Excerpted from Me to We: Turning Self-Help On Its Head by Craig Kielburger and Marc Kielburger. Copyright 2004 by Craig Kielburger and Marc Kielburger. Excerpted, with permission by John Wiley & Sons. All rights reserved. No part of this excerpt may be reproduced or reprinted without permission in writing from the publisher.
In our travels, we have met some exceptional people who have made us rethink the values and trends of our North American lifestyle. One young man prompted us to reexamine our sense of community as reflected through television and American pop culture. We met him while traveling through the Andes Mountains in Ecuador on a visit to one of the primary schools that Free the Children had helped to construct. That night, sitting around the fire, we asked him what had brought him to this remote part of the world. He answered that he had been searching for a place where there was no TV.
He told us that he had been a participant on the first ever show of the phenomenally successful Survivor television series. In this program, a group of strangers are stranded in an exotic but isolated location. The group is divided into two tribes that compete against each other every week in staged contests. The losing tribe must vote off a member, until, in the final episode, only two contenders remain to vie for a $1 million prize. As you can imagine, the competition tends to bring out the worst in the participants. Petty complaints are aired on camera behind the backs of other tribe members. Bold-faced lies are shamelessly told; pacts are made and broken; alliances are betrayed and teammates are stabbed in the back.
The show was a phenomenal success. Viewers got hooked because it was 'reality' television, and they identified with the ruthless competition they witnessed.
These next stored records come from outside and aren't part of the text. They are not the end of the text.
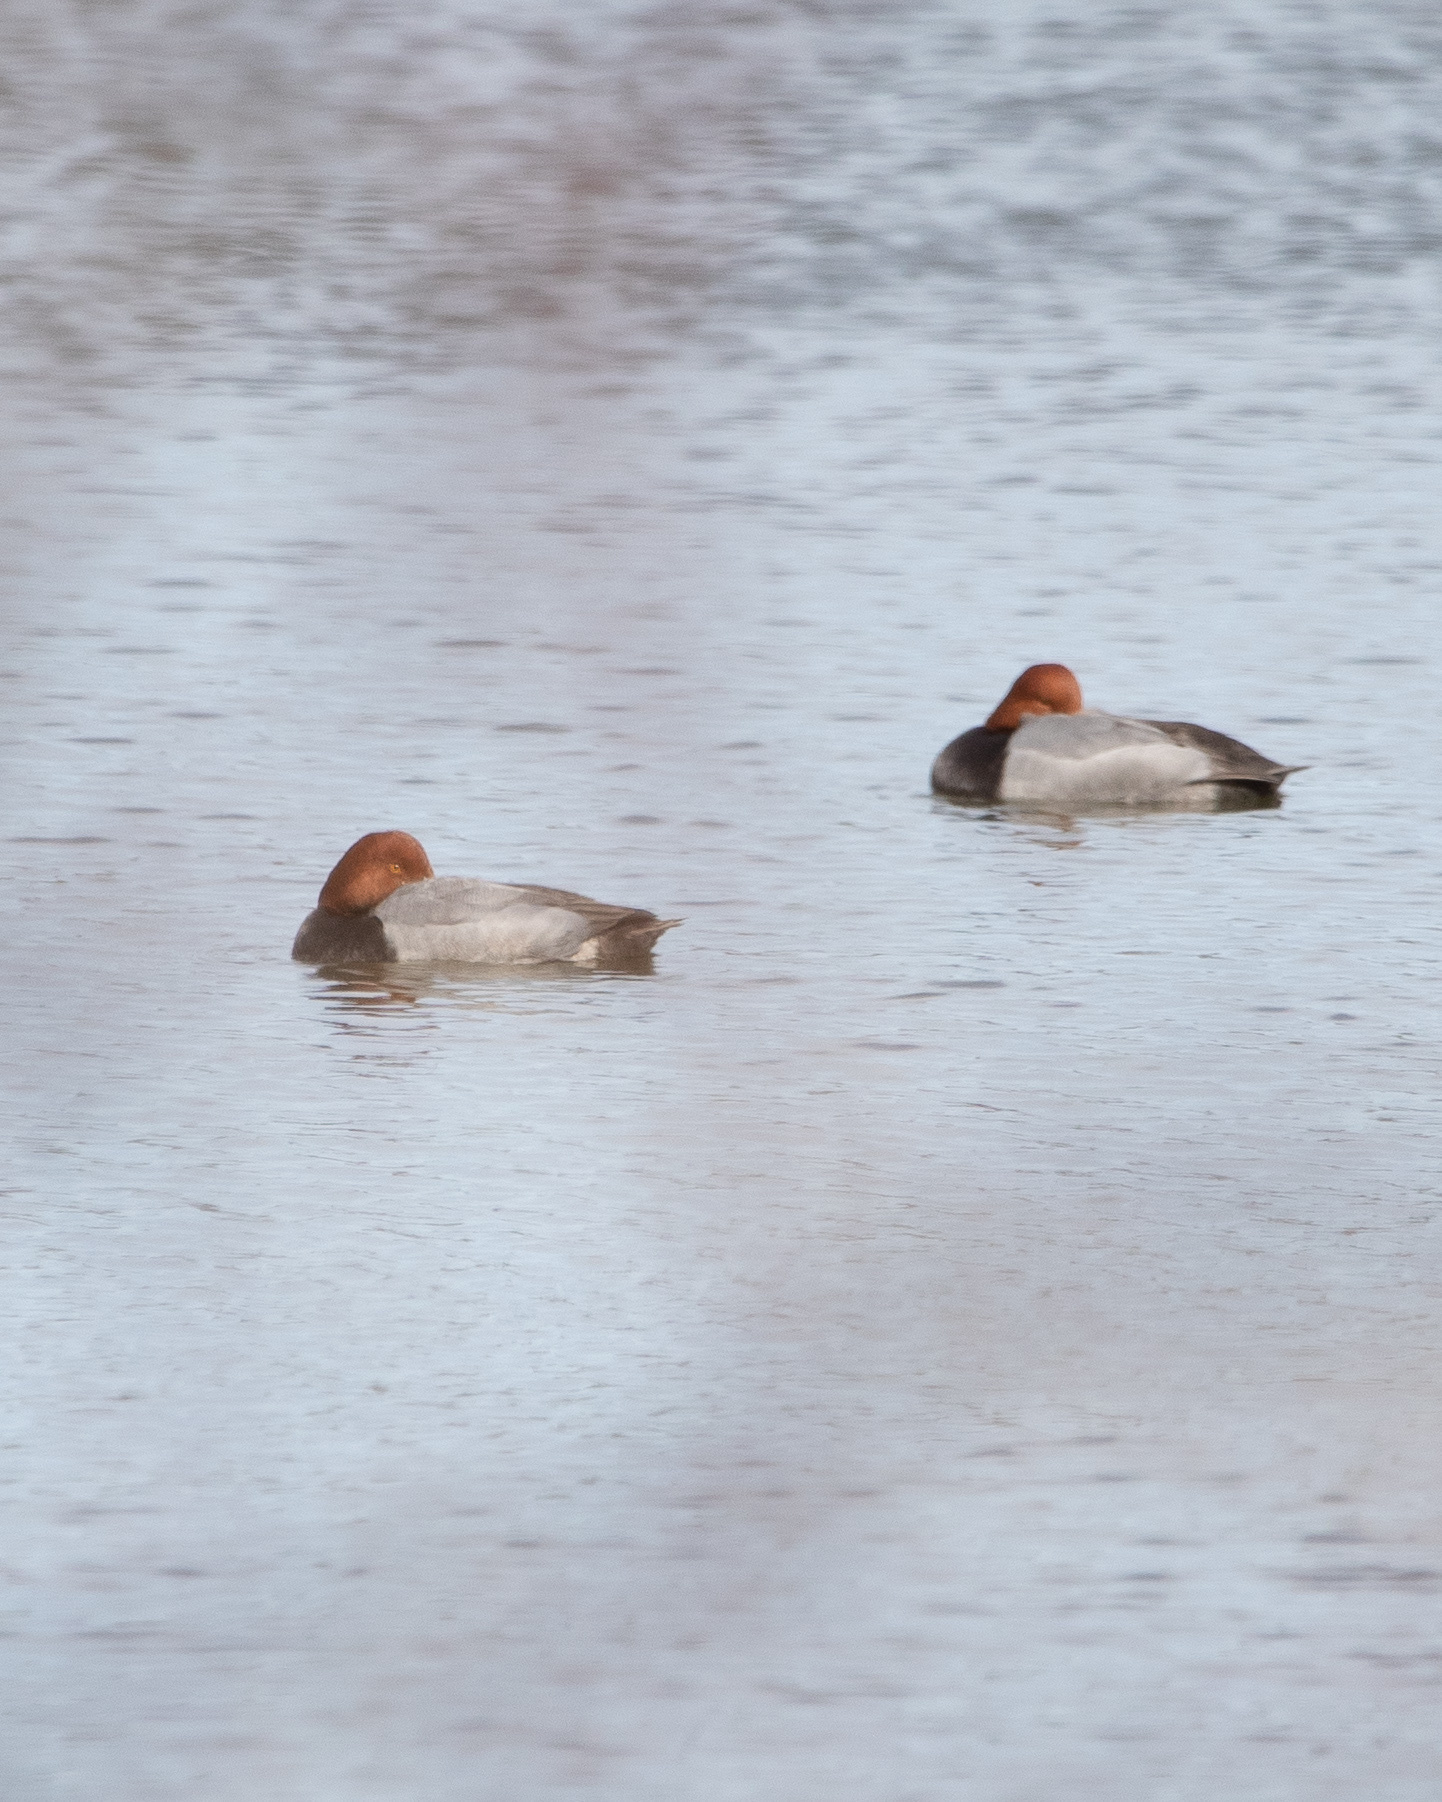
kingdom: Animalia
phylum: Chordata
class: Aves
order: Anseriformes
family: Anatidae
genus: Aythya
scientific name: Aythya americana
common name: Redhead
The former cast member we met went on to explain that at the end of the show, he returned to the United States to unexpected fame and fortune. A modeling agency quickly signed him on and he received offers to appear in well paying commercials. He dated one of the other Survivor participants and came to be known as "the guy from Survivor" everywhere he went.
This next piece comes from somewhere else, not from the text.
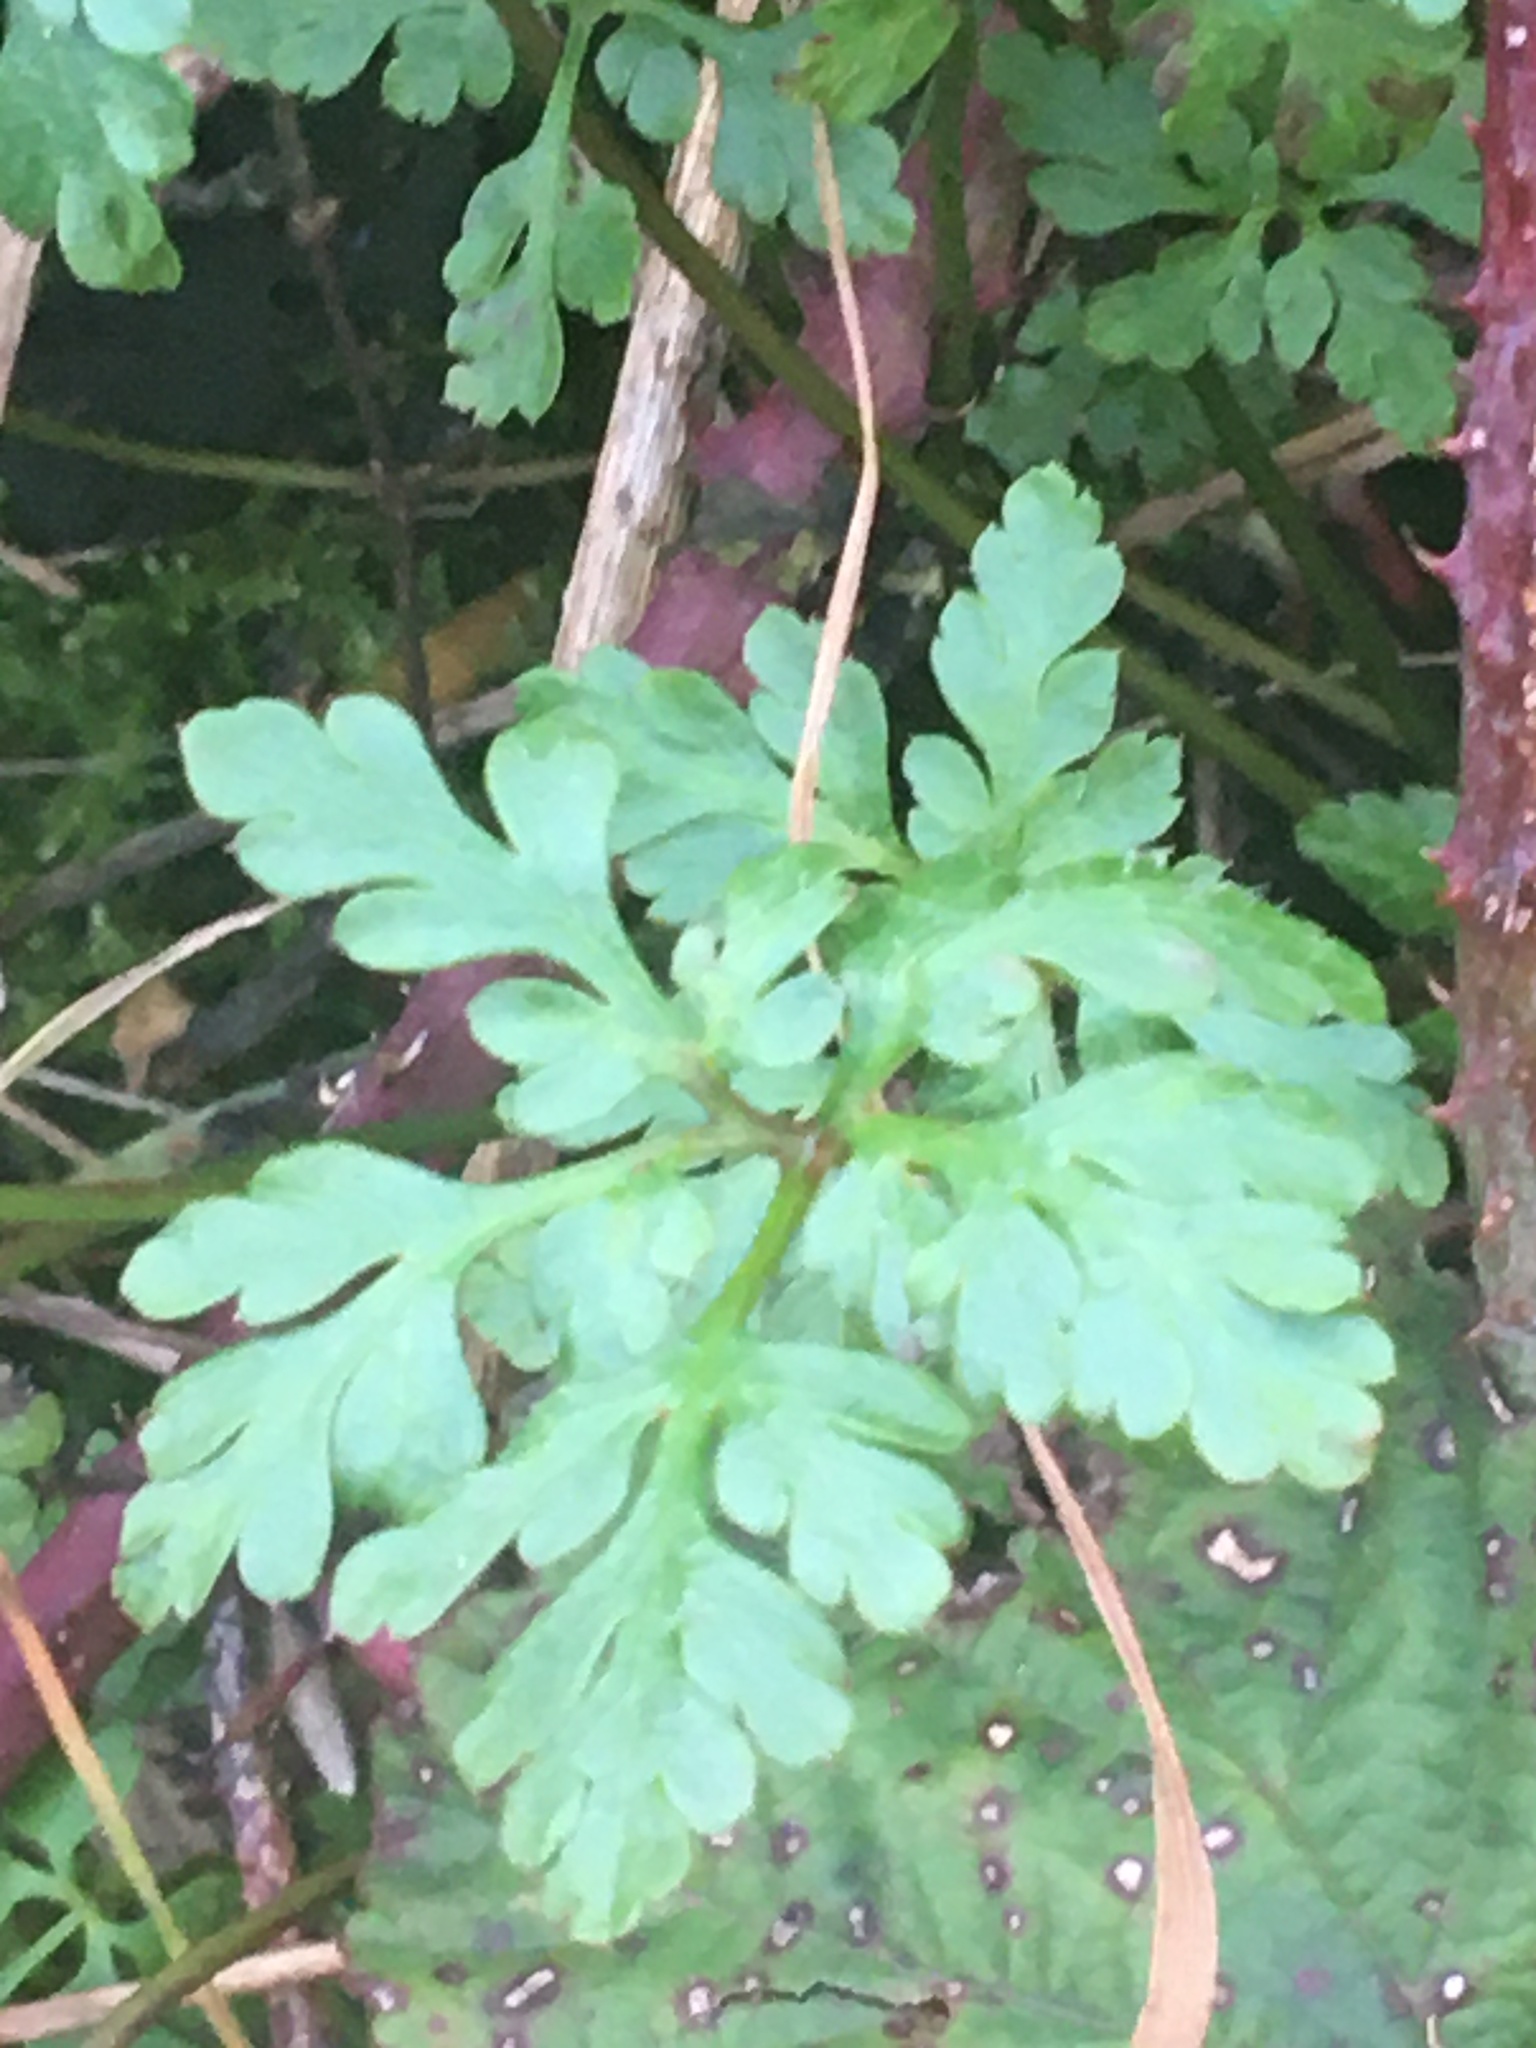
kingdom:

Gradually, though, he felt trapped in Survivor -- not the role itself, but in the constant rivalry it stood for. All around him, he saw relationships treated like commodities and it felt as though he was always in a competition with people to get ahead. In the end he chose to vote himself off the island... of North America. He bought a one-way ticket to South America and spent the better part of a year traveling from one small, impoverished village to another, with everything he owned in a backpack. He was amazed at the generosity of the 'poor' people he met, he told us, and in these villages, he found a richness of life that he had been missing. He ended up working with a local charitable group in a caring community to which he could belong, where people didn't plot to edge him out, but valued and respected what he brought to their lives. It was everything he lacked in his old life in North America.